### WHAT THE TASK REQUIRES
The entries are to be duplicated exactly, though any picture in them must be omitted.

### DATA SUPPLIED
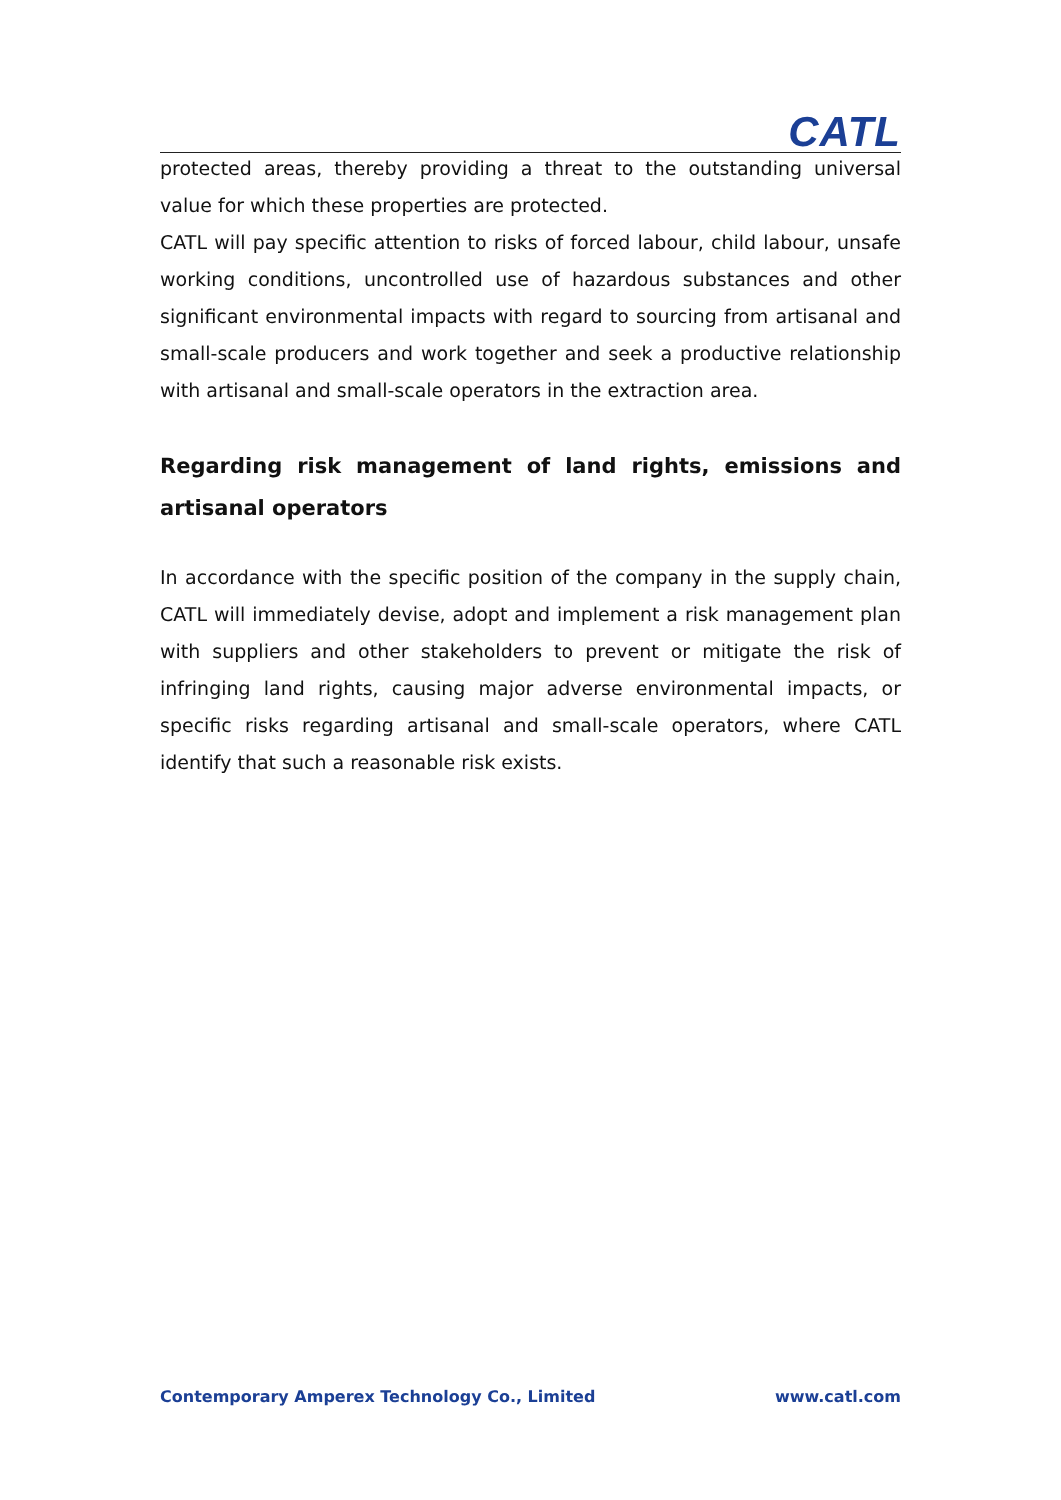CATL
protected areas, thereby providing a threat to the outstanding universal value for which these properties are protected.
CATL will pay specific attention to risks of forced labour, child labour, unsafe working conditions, uncontrolled use of hazardous substances and other significant environmental impacts with regard to sourcing from artisanal and small-scale producers and work together and seek a productive relationship with artisanal and small-scale operators in the extraction area.
Regarding risk management of land rights, emissions and artisanal operators
In accordance with the specific position of the company in the supply chain, CATL will immediately devise, adopt and implement a risk management plan with suppliers and other stakeholders to prevent or mitigate the risk of infringing land rights, causing major adverse environmental impacts, or specific risks regarding artisanal and small-scale operators, where CATL identify that such a reasonable risk exists.
Contemporary Amperex Technology Co., Limited www.catl.com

### EXERCISE SOLUTION
CATL
protected areas, thereby providing a threat to the outstanding universal value for which these properties are protected.
CATL will pay specific attention to risks of forced labour, child labour, unsafe working conditions, uncontrolled use of hazardous substances and other significant environmental impacts with regard to sourcing from artisanal and small-scale producers and work together and seek a productive relationship with artisanal and small-scale operators in the extraction area.
Regarding risk management of land rights, emissions and artisanal operators
In accordance with the specific position of the company in the supply chain, CATL will immediately devise, adopt and implement a risk management plan with suppliers and other stakeholders to prevent or mitigate the risk of infringing land rights, causing major adverse environmental impacts, or specific risks regarding artisanal and small-scale operators, where CATL identify that such a reasonable risk exists.
Contemporary Amperex Technology Co., Limited www.catl.com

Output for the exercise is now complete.